• Welcome to ASR. There are many reviews of audio hardware and expert members to help answer your questions. Click here to have your audio equipment measured for free!

A Basic question regarding "Digital Input Sample Rates"

ronorn

Member
Joined
Feb 16, 2024
Messages
63
Likes
22
Let's say that I have a USB Cable and a Coax Cable , All Digital from pre amp to a streamer transport.
Need to decide what to use.

The USB Cable can Deliver Higher Samples rates then the Coax ( See photo for example )

For better Audio enjoyment and sound , Do I need to strive for the highest delivery rates ?
As sometime I hear and enjoy better with LESS Rates.

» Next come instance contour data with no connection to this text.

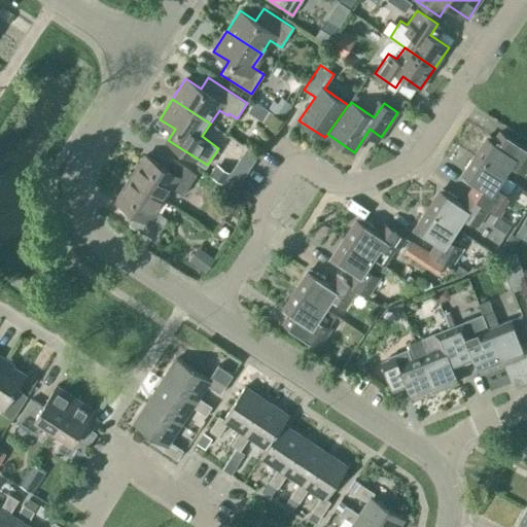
[(475,156),(504,176),(512,166),(524,174),(526,169),(526,148),(516,141),(508,151),(502,147),(504,144),(495,139),(494,141),(487,137),(475,156)]
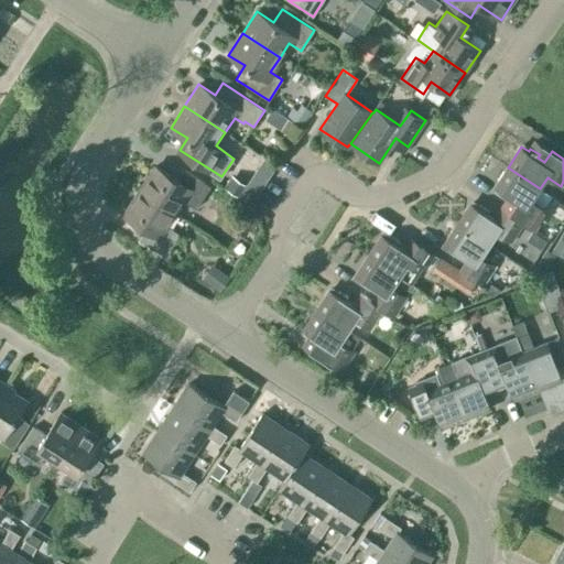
[(155,166),(140,190),(175,213),(183,199),(196,208),(210,186),(184,170),(177,181),(155,166)]
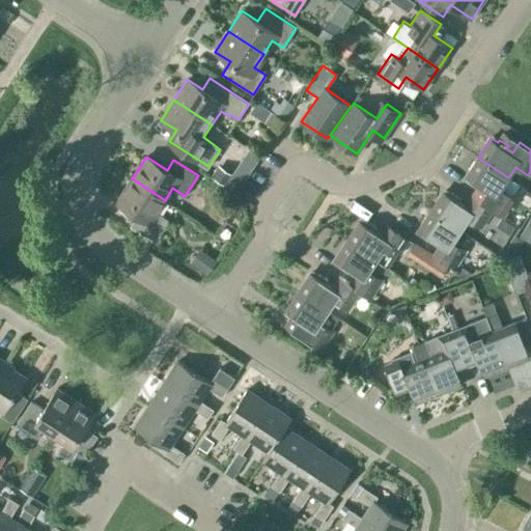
[(494,210),(502,216),(514,196),(502,188),(508,177),(478,158),(466,176),(472,180),(470,184),(479,189),(480,187),(486,191),(480,200),(494,210)]
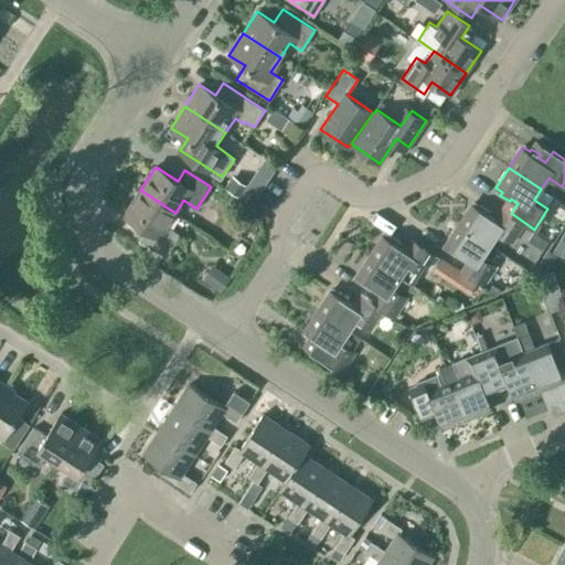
[(248,187),(232,176),(224,188),(241,199),(248,187)]
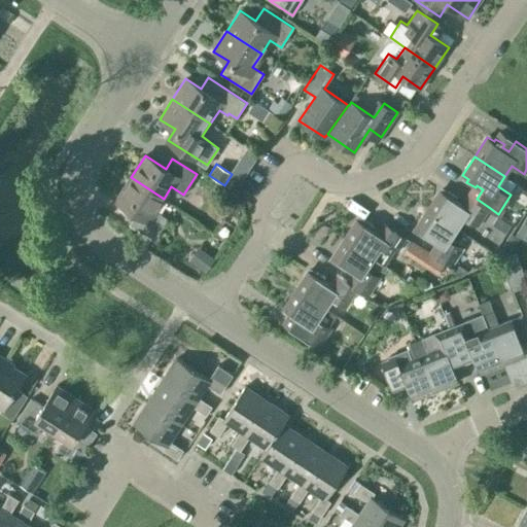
[(155,211),(164,199),(131,177),(116,200),(137,213),(130,223),(154,239),(168,218),(155,211)]
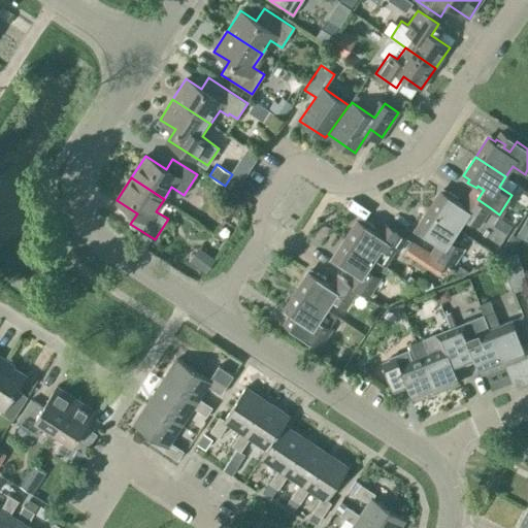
[(428,209),(458,229),(465,219),(479,227),(491,208),(477,200),(477,199),(469,194),(462,204),(456,200),(458,197),(450,192),(448,195),(441,190),(428,209)]
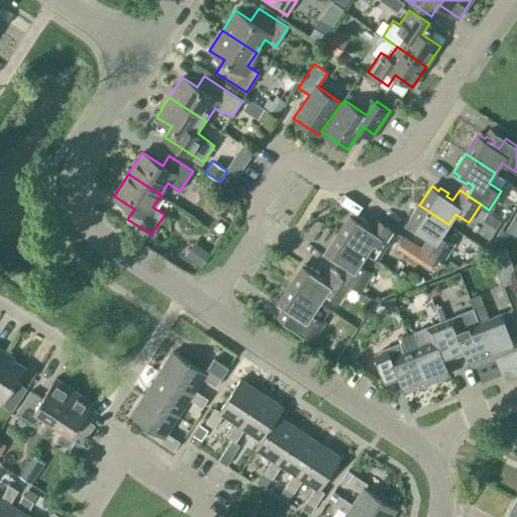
[(428,237),(421,247),(442,262),(454,242),(442,234),(448,224),(419,205),(407,223),(414,227),(412,230),(420,236),(422,233),(428,237)]
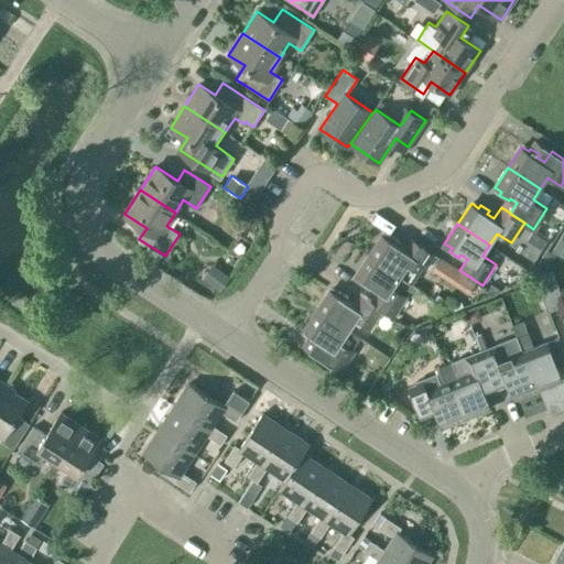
[(563,253),(563,235),(561,234),(550,251),(562,259),(563,253)]
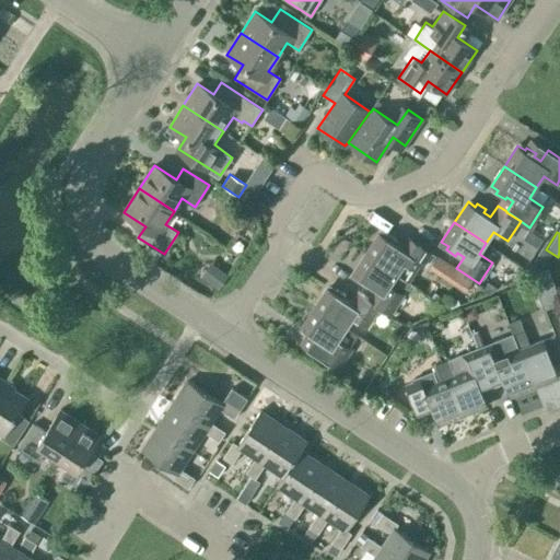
[(386,237),(380,233),(366,253),(398,273),(410,281),(417,270),(419,271),(432,252),(409,236),(401,247),(395,243),(397,241),(388,234),(386,237)]
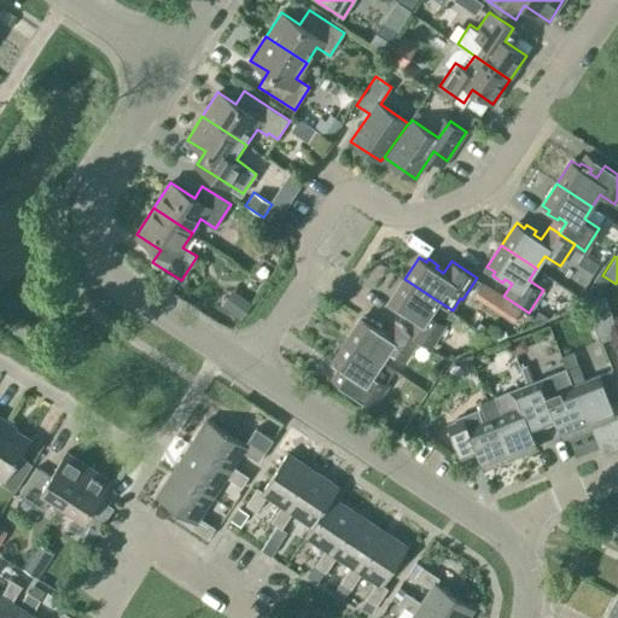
[(419,338),(431,347),(445,325),(431,314),(439,302),(404,279),(389,302),(397,307),(395,310),(404,316),(407,313),(414,318),(406,330),(419,338)]
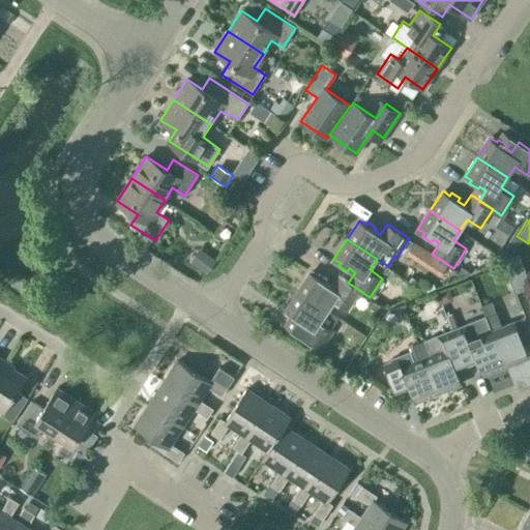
[(201,252),(196,248),(188,260),(207,271),(215,258),(203,248),(201,252)]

It's a Basic question without compering the streamer or the DAC.
Thanks.
 

Attachments

  • Screenshot 2024-02-23 at 17.32.51.png
    Screenshot 2024-02-23 at 17.32.51.png
    86.8 KB · Views: 113
For better Audio enjoyment and sound , Do I need to strive for the highest delivery rates ?
Absolutely not.
48kHz is enough to fully saturate the capabilities of even the most golden of ears.

Anything more that that is, in the context of audio enjoyment, 100% useless.
Its only purpose there is to extract money from audiophiles that don't know any better.
 
Absolutely not.
48kHz is enough to fully saturate the capabilities of even the most golden of ears.

Anything more that that is, in the context of audio enjoyment, 100% useless.
Its only purpose there is to extract money from audiophiles that don't know any better.
Thank you so much for that. Very appreciated !
 
Do I need to strive for the highest delivery rates ?

No.

16 bit / 44.1 kHz (i.e. CD quality) is plenty for all practical purposes. Higher bit-depth (e.g. 24-bit) can theoretically give a lower noise floor but real world recordings played in real rooms will have a noise floor far higher anyway. Sampling rates higher than 44.1 kHz enable frequencies higher than 20 kHz to be reproduced but since most people over the age of 25 will have difficulty hearing anything above 16 kHz there is little point to being able to play those frequencies.
 
If you have high resolution audio, there's no reason not to use it unless you need to make smaller files.

USB specs can SOMETIMES be dishonest because the operating system and drivers will take care of any conversions and any-old cheap soundcard (USB or built-in) can play high resolution without telling you it's been down-sampled, just like you can print a high-resolution photo on a low-resolution printer.

As sometime I hear and enjoy better with LESS Rates.
You need to make sure it's the same recording, mix, and master. Sometimes the high-resolution version is different and you may not know unless you down-sample yourself.

You probably won't hear a difference between the high-resolution original and a copy down-sampled to "CD quality" in a blind ABX test.

At lower sample rates you start to lose high-frequency information.

At 8-bits you can hear quantization nose. Quantization noise is like analog noise in-that it's most noticeable with quiet sounds (lower signal-to-noise ratio) but unlike analog noise it goes-away completely with digital silence.

Formats like MP3 are lossy compression where information is thrown-away to get a smaller file. A lower bitrate (different from sample rate) means more information has been thrown away.
 
No.

16 bit / 44.1 kHz (i.e. CD quality) is plenty for all practical purposes. Higher bit-depth (e.g. 24-bit) can theoretically give a lower noise floor but real world recordings played in real rooms will have a noise floor far higher anyway. Sampling rates higher than 44.1 kHz enable frequencies higher than 20 kHz to be reproduced but since most people over the age of 25 will have difficulty hearing anything above 16 kHz there is little point to being able to play those frequencies.
Thanks. !!!
 
Was gonna write a reply - but don't really need to. So....

What they said.
 
Sample rates higher that 16/44 are mainly useful for sound editing. Like a lot of audio specs, modern equipment is capable of exceeding it. For ordinary listening purposes the cable choice is a matter of what inputs and outputs are available.
 
Regarding sound quality, there is another aspect besides sample rate and bit depth and that is transfer of noise and ground loops. It depends on your setup and the entire chain, but USB can sometimes transfer a lot of noise which destroys the sound quality. I've experienced this myself: even though the sampling rate was much higher using USB, there was so much noise that it sounded like shit compared to using an optical SPDIF/Toslink connection. It was not subtle, but a night & day difference.